Une manifestation est organisée le dimanche 28 juin 2026 à 17 heures par des groupes d’ultradroite. Le mouvement « Justice pour Louis » a été lancé sur les réseaux sociaux, partagé ensuite par de nombreux comptes identitaires comme Novelum Carcassonne. Des tracts ont également été diffusés dans les rues de Narbonne. Face à la récupération politique le ministre de l’Intérieur Laurent Nuñez dénonce « une exploitation de l’extrême droite ».
Louis H., un adolescent de 17 ans a été mortellement agressé à Narbonne. Le jeune garçon a été retrouvé sur un chantier de la ville, gravement blessé et inanimé. Pris en charge par les sapeurs-pompiers, il a finalement succombé à ses blessures le 23 juin 2026. Cinq jeunes hommes âgés de 16 à 20 ans ont été mis en examen pour assassinat dans cette affaire.
Depuis sa mort, de nombreux partisans de l’extrême droite ont affirmé le caractère raciste du crime.
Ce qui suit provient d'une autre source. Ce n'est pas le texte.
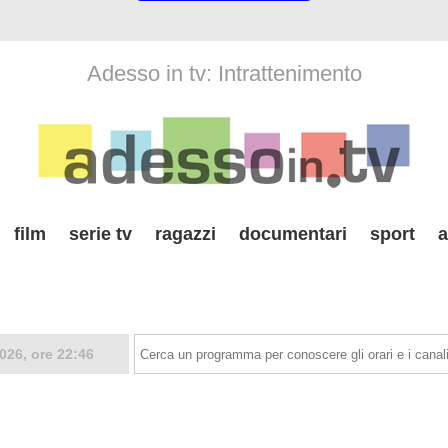
Adesso in tv: Intrattenimento
film
serie tv
ragazzi
documentari
sport
a
026, ore 22:46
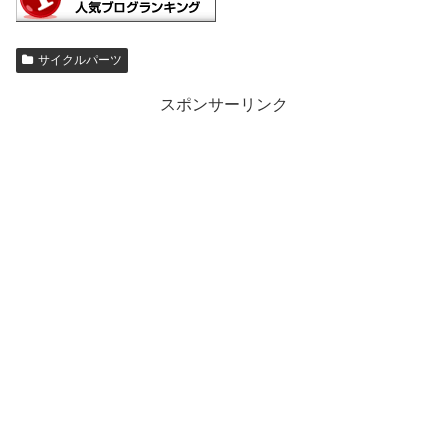
サイクルパーツ
スポンサーリンク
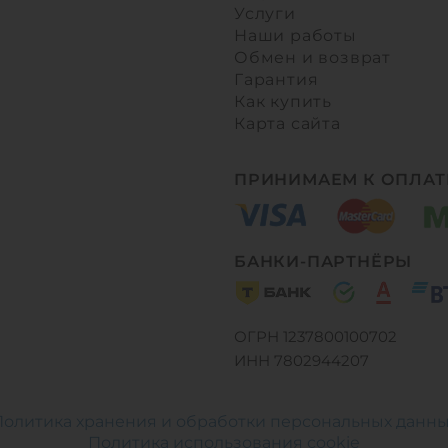
ы
Услуги
Наши работы
Обмен и возврат
Гарантия
Как купить
Карта сайта
ПРИНИМАЕМ К ОПЛАТ
БАНКИ-ПАРТНЁРЫ
ОГРН 1237800100702
ИНН 7802944207
Политика хранения и обработки персональных данны
Политика использования cookie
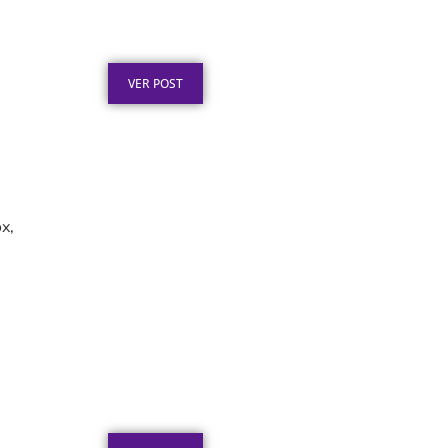
para Reconhecimento
Profissional
Publicado em: 3 de agosto de 2026
VER POST
x,
Certificado em Aço para
Premiação: Guia de
Personalização
Publicado em: 2 de agosto de 2026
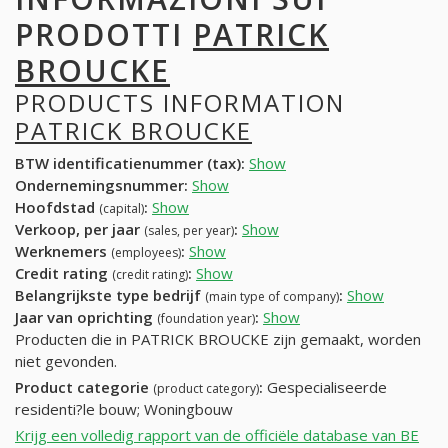
PRODOTTI
PATRICK
BROUCKE
PRODUCTS INFORMATION
PATRICK BROUCKE
BTW identificatienummer (tax):
Show
Ondernemingsnummer:
Show
Hoofdstad
:
Show
(capital)
Verkoop, per jaar
:
Show
(sales, per year)
Werknemers
:
Show
(employees)
Credit rating
:
Show
(credit rating)
Belangrijkste type bedrijf
:
Show
(main type of company)
Jaar van oprichting
:
Show
(foundation year)
Producten die in PATRICK BROUCKE zijn gemaakt, worden
niet gevonden.
Product categorie
:
Gespecialiseerde
(product category)
residenti?le bouw; Woningbouw
Krijg een volledig rapport van de officiële database van BE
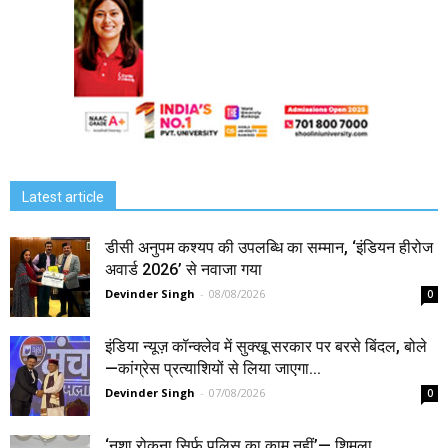
Latest article
डीसी अनुपम कश्यप की उपलब्धि का सम्मान, ‘इंडियन हीरोज
अवार्ड 2026’ से नवाजा गया
Devinder Singh
-
08/08/2026
0
इंडिया न्यूज़ कॉन्क्लेव में सुक्खू सरकार पर बरसे बिंदल, बोले
—कांग्रेस प्रत्याशियों से लिया जाएगा...
Devinder Singh
-
07/08/2026
0
‘नशा रोकना सिर्फ पुलिस का काम नहीं’— शिमला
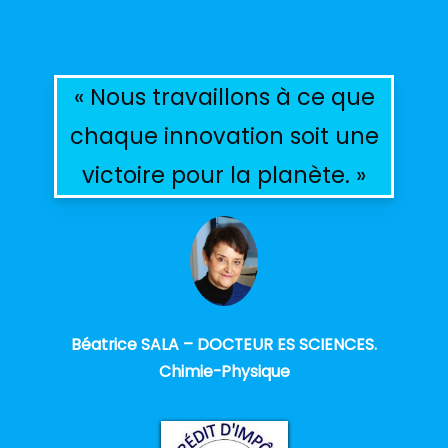
« Nous travaillons à ce que
chaque innovation soit une
victoire pour la planète. »
Béatrice SALA – DOCTEUR ES SCIENCES.
Chimie-Physique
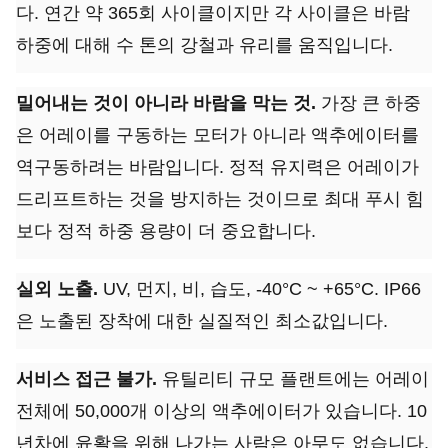
다. 연간 약 365회 사이클이지만 각 사이클은 바람
하중에 대해 수 톤의 강철과 유리를 움직입니다.
밀어내는 것이 아니라 바람을 막는 것.
가장 큰 하중
은 어레이를 구동하는 모터가 아니라 액추에이터를
역구동하려는 바람입니다. 정적 유지력은 어레이가
드리프트하는 것을 방지하는 것이므로 최대 푸시 힘
보다 정적 하중 용량이 더 중요합니다.
실외 노출.
UV, 먼지, 비, 습도, -40°C ~ +65°C. IP66
은 노출된 장착에 대한 실질적인 최소값입니다.
서비스 접근 불가.
유틸리티 규모 플랜트에는 어레이
전체에 50,000개 이상의 액추에이터가 있습니다. 10
년차에 윤활을 위해 나가는 사람은 아무도 없습니다.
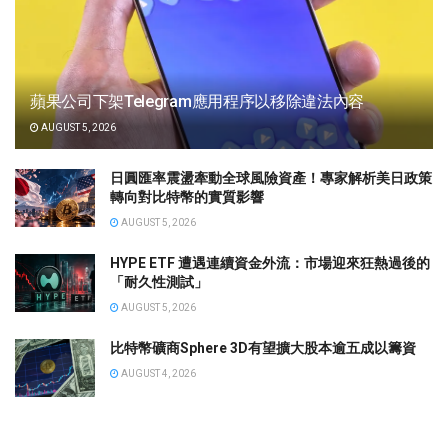
蘋果公司下架Telegram應用程序以移除違法內容
AUGUST 5, 2026
日圓匯率震盪牽動全球風險資產！專家解析美日政策
轉向對比特幣的實質影響
AUGUST 5, 2026
HYPE ETF 遭遇連續資金外流：市場迎來狂熱過後的
「耐久性測試」
AUGUST 5, 2026
比特幣礦商Sphere 3D有望擴大股本逾五成以籌資
AUGUST 4, 2026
Mais Laurent Nuñez, ministre de l’Intérieur dénonce l’exploitation politique de cette affaire.
Malgré ce que certains affirment, il n’y a pas de caractère raciste avéré dans ce crime, selon le procureur de la République.
Laurent NuñezMinistre de l’Intérieur
Plusieurs appels à rassemblement ont été diffusés par des sympathisants de l’ultradroite dans toute la France. Des slogans comme « Justice pour Louis, battu à mort par une bande de racailles » ont, par exemple, été affichés sur des tracts distribués par des jeunes d’un groupe identitaire lors d’un premier rassemblement à Narbonne, ce samedi 27 juin 2026.
Toujours à Narbonne, une marche s’élancera à 17 heures ce dimanche 28 juin depuis la place de la mairie. Les syndicats de police restent prudents : « De nombreux groupes identitaires et d’ultradroite envisagent de venir sur Narbonne, avec les risques que cela suppose en matière d’ordre public. »
Une manifestation s’est donc également tenue samedi 27 juin, mais selon les forces de l’ordre présentes en nombre sur les lieux, le rassemblement n’a mobilisé qu’une poignée de personnes. La famille du jeune garçon annonce qu’elle ne participera pas à ces mobilisations, refusant « toute récupération politique, même si on remercie les Français de se mobiliser ».
Dans un communiqué, le ministre de l’Intérieur explique s’inquiéter « de plus en plus de la montée de la violence chez les jeunes ». Selon nos informations, Louis était placé par l’Aide sociale à l’enfance depuis un an, il faisait l’objet d’un accueil provisoire. Trois des jeunes mis en examens sont également connus des services de l’Aide sociale à l’enfance, mais aucun n’était placé dans la structure qui accueillait Louis H.
« Cette affaire ne pourra pas nous exonérer de nous interroger sur la prise en charge des enfants » dans des structures comme celle de l’aide sociale à l’enfance, l’ASE, où était hébergé Louis, « et de cette violence totalement débridée d’une partie de la jeunesse », a poursuivi le ministre.